REPUBLIKA.CO.ID, SLEMAN -- Ekspansi pembukaan kebun sawit ke area-area di hutan Indonesia harus menjadi perhatian. Moratorium izin pembukaan lahan baru sawit dirasa menjadi salah satu langkah yang bisa dilakukan.
Pakar Konservasi Satwa Liar Universitas Gadjah Mada (UGM) Yogyakarta, Muhammad Ali Imron, mengatakan ekspansi kebun sawit ke area-area hutan menimbulkan konflik luas. Bahkan, antara manusia dengan satwa liar.
Tidak sedikit kasus menyebabkan satwa liar yang tinggl di hutan seperti gajah atau harimau diburu dan dibunuh. Salah satunya terjadi di Sumatra. Untuk itu, Fakultas Kehutanan UGM sendiri telah memberikan solusi strategi jangka benah.
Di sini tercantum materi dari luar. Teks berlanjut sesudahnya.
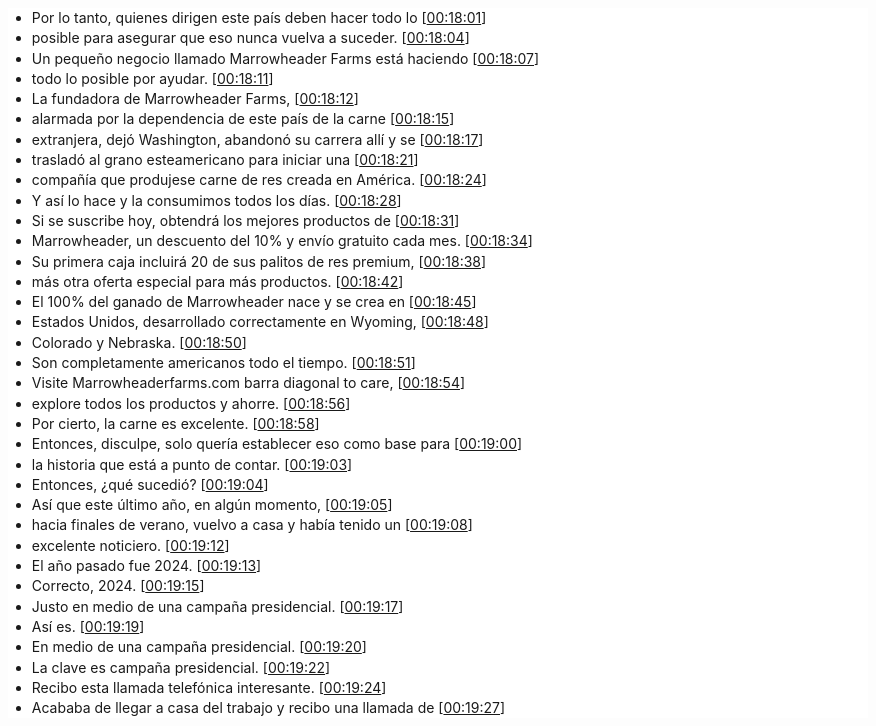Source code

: *  Por lo tanto, quienes dirigen este país deben hacer todo lo [[00:18:01](https://www.youtube.com/watch?v=sVu3V_3_nec&t=1081.64s)]
*  posible para asegurar que eso nunca vuelva a suceder. [[00:18:04](https://www.youtube.com/watch?v=sVu3V_3_nec&t=1084.5600000000002s)]
*  Un pequeño negocio llamado Marrowheader Farms está haciendo [[00:18:07](https://www.youtube.com/watch?v=sVu3V_3_nec&t=1087.6000000000001s)]
*  todo lo posible por ayudar. [[00:18:11](https://www.youtube.com/watch?v=sVu3V_3_nec&t=1091.0800000000002s)]
*  La fundadora de Marrowheader Farms, [[00:18:12](https://www.youtube.com/watch?v=sVu3V_3_nec&t=1092.96s)]
*  alarmada por la dependencia de este país de la carne [[00:18:15](https://www.youtube.com/watch?v=sVu3V_3_nec&t=1095.0400000000002s)]
*  extranjera, dejó Washington, abandonó su carrera allí y se [[00:18:17](https://www.youtube.com/watch?v=sVu3V_3_nec&t=1097.88s)]
*  trasladó al grano esteamericano para iniciar una [[00:18:21](https://www.youtube.com/watch?v=sVu3V_3_nec&t=1101.6s)]
*  compañía que produjese carne de res creada en América. [[00:18:24](https://www.youtube.com/watch?v=sVu3V_3_nec&t=1104.24s)]
*  Y así lo hace y la consumimos todos los días. [[00:18:28](https://www.youtube.com/watch?v=sVu3V_3_nec&t=1108.1599999999999s)]
*  Si se suscribe hoy, obtendrá los mejores productos de [[00:18:31](https://www.youtube.com/watch?v=sVu3V_3_nec&t=1111.3999999999999s)]
*  Marrowheader, un descuento del 10% y envío gratuito cada mes. [[00:18:34](https://www.youtube.com/watch?v=sVu3V_3_nec&t=1114.36s)]
*  Su primera caja incluirá 20 de sus palitos de res premium, [[00:18:38](https://www.youtube.com/watch?v=sVu3V_3_nec&t=1118.8799999999999s)]
*  más otra oferta especial para más productos. [[00:18:42](https://www.youtube.com/watch?v=sVu3V_3_nec&t=1122.56s)]
*  El 100% del ganado de Marrowheader nace y se crea en [[00:18:45](https://www.youtube.com/watch?v=sVu3V_3_nec&t=1125.4399999999998s)]
*  Estados Unidos, desarrollado correctamente en Wyoming, [[00:18:48](https://www.youtube.com/watch?v=sVu3V_3_nec&t=1128.0s)]
*  Colorado y Nebraska. [[00:18:50](https://www.youtube.com/watch?v=sVu3V_3_nec&t=1130.8s)]
*  Son completamente americanos todo el tiempo. [[00:18:51](https://www.youtube.com/watch?v=sVu3V_3_nec&t=1131.8799999999999s)]
*  Visite Marrowheaderfarms.com barra diagonal to care, [[00:18:54](https://www.youtube.com/watch?v=sVu3V_3_nec&t=1134.1599999999999s)]
*  explore todos los productos y ahorre. [[00:18:56](https://www.youtube.com/watch?v=sVu3V_3_nec&t=1136.6s)]
*  Por cierto, la carne es excelente. [[00:18:58](https://www.youtube.com/watch?v=sVu3V_3_nec&t=1138.36s)]
*  Entonces, disculpe, solo quería establecer eso como base para [[00:19:00](https://www.youtube.com/watch?v=sVu3V_3_nec&t=1140.24s)]
*  la historia que está a punto de contar. [[00:19:03](https://www.youtube.com/watch?v=sVu3V_3_nec&t=1143.2s)]
*  Entonces, ¿qué sucedió? [[00:19:04](https://www.youtube.com/watch?v=sVu3V_3_nec&t=1144.76s)]
*  Así que este último año, en algún momento, [[00:19:05](https://www.youtube.com/watch?v=sVu3V_3_nec&t=1145.8799999999999s)]
*  hacia finales de verano, vuelvo a casa y había tenido un [[00:19:08](https://www.youtube.com/watch?v=sVu3V_3_nec&t=1148.12s)]
*  excelente noticiero. [[00:19:12](https://www.youtube.com/watch?v=sVu3V_3_nec&t=1152.68s)]
*  El año pasado fue 2024. [[00:19:13](https://www.youtube.com/watch?v=sVu3V_3_nec&t=1153.68s)]
*  Correcto, 2024. [[00:19:15](https://www.youtube.com/watch?v=sVu3V_3_nec&t=1155.76s)]
*  Justo en medio de una campaña presidencial. [[00:19:17](https://www.youtube.com/watch?v=sVu3V_3_nec&t=1157.08s)]
*  Así es. [[00:19:19](https://www.youtube.com/watch?v=sVu3V_3_nec&t=1159.08s)]
*  En medio de una campaña presidencial. [[00:19:20](https://www.youtube.com/watch?v=sVu3V_3_nec&t=1160.3999999999999s)]
*  La clave es campaña presidencial. [[00:19:22](https://www.youtube.com/watch?v=sVu3V_3_nec&t=1162.28s)]
*  Recibo esta llamada telefónica interesante. [[00:19:24](https://www.youtube.com/watch?v=sVu3V_3_nec&t=1164.6799999999998s)]
*  Acababa de llegar a casa del trabajo y recibo una llamada de [[00:19:27](https://www.youtube.com/watch?v=sVu3V_3_nec&t=1167.24s)]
Selain itu, Fakultas Kehutanan UGM telah pula merumuskan beberapa terobosan penting setidaknya dalam tiga aspek. Mulai dari aspek pengelolaan, aspek kelembagaan dan aspek kebijakan.
Untuk pengelolaan, di antaranya diusulkan dengan penyelesaian tata batas kawasan hutan dan kuantifikasi dampak lingkungan serta sosial dari keberadaan kebun sawit di hutan tersebut.
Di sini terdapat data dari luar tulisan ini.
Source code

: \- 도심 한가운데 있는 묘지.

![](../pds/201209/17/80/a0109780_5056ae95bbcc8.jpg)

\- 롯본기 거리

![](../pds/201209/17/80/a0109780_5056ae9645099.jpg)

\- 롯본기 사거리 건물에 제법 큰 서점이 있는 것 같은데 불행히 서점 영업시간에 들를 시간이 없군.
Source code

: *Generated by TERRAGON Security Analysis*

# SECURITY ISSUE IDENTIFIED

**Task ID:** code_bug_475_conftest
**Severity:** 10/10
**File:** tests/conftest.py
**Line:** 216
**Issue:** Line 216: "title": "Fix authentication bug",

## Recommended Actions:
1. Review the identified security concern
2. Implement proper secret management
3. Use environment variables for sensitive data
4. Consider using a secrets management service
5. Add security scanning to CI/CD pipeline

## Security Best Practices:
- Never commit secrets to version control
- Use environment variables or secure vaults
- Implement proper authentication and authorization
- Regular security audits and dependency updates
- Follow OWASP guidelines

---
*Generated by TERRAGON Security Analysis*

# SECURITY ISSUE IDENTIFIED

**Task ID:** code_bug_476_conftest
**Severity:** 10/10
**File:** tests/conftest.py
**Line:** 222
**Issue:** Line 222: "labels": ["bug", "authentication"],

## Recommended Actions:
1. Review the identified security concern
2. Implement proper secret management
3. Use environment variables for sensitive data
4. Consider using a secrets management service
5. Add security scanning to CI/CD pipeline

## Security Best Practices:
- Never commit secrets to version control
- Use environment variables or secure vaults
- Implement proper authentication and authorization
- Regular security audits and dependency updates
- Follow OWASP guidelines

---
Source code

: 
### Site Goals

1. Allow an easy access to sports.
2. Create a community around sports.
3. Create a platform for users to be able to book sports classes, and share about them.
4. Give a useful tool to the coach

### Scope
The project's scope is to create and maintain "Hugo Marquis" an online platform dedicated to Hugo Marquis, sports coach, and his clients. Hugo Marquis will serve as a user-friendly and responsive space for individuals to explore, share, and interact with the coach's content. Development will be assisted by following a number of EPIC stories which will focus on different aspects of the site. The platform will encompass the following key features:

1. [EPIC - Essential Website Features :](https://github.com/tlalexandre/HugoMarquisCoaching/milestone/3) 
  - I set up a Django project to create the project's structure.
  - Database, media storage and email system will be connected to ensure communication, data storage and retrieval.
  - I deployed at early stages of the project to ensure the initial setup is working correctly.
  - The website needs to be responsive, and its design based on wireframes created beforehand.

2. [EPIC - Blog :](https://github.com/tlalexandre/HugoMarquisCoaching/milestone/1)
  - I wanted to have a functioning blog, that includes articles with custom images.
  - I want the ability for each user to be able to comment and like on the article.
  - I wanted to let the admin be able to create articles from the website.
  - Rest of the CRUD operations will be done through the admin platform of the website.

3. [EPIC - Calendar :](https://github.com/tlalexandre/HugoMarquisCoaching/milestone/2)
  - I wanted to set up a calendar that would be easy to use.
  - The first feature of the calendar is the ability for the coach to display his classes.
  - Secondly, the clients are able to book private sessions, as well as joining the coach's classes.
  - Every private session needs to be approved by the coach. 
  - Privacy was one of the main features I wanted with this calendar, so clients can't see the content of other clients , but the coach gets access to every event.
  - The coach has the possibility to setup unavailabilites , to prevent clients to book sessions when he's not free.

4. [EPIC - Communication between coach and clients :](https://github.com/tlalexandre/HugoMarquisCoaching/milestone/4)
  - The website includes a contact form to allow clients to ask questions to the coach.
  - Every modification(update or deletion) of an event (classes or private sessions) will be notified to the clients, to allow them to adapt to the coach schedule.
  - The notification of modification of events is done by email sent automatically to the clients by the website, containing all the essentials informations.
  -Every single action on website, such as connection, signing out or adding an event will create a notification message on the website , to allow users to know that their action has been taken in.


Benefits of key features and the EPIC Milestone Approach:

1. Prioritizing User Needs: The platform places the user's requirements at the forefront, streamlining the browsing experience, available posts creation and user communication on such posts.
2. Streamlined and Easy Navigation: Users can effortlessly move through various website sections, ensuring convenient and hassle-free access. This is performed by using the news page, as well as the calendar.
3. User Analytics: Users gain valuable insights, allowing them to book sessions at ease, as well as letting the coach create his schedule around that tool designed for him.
Dari kelembagaan, mereka mengusulkan didorongnya Indonesian Sustainable Palm Oil System sebagai standar pengelolaan kelapa sawit di Indonesia. Itu tidak cuma sesaat tapi diminta berkelanjutan.
Selain itu, mereka mendorong skema-skema Public-Private Partnership antara perusahaan-perusahaan kelapa sawit dengan pemerintah dan masyarakat. Untuk kebijakan mereka mendorong pembenahan tata ruang yang efektif.
"Terutama, terkait penentuan lokasi dan alokasi izin, persyaratan izin dan kewenangan pemberi izin," kata Ali, beberapa waktu lalu.
Ia menambahkan, yang tidak kalah penting dilakukan yaitu merevisi berbagai kebijakan kehutanan terkait. Termasuk, lanjut Ali, yang saat ini masih tumpang tindih satu sama lain.
Pakar sistem pengelolaan sumber daya hutan UGM, Ari Susanti mengingatkan, pengelolaan kebun monokultur secara proporsional perlu dilakukan. Sebab, keberadaannya tidak hanya memengaruhi habitat flora dan fauna, tapi jumlah keanekaragaman hayati.
Selain itu, perubahan mosaik landskap turut mempengaruhi fungsi hidrologis hutan yang menyebabkan berkurangnya kemampuan menyimpan air saat musim hujan. Sehingga, saat kemarau, terjadi kekeringan lahan dan rawan kebakaran hutan dan lahan.
"Perubahan penutupan lahan dari hutan alam menjadi kebun kelapa sawit monokultur juga berpotensi menjadi kontributor emisi gas rumah kaca nasional, terutama bila lahan hutan yang dikonversi melibatkan hutan rawa gambut," ujar Ari.
Berbagai rekomendasi pengelolaan perkebunan sawit monokultur di hutan itu akan segera disampaikan Fakultas Kehutanan UGM ke Kementerian LHK. Harapannya, bisa menjadi bahan pertimbangan dalam proses revisi dan pembuatan kebijakan.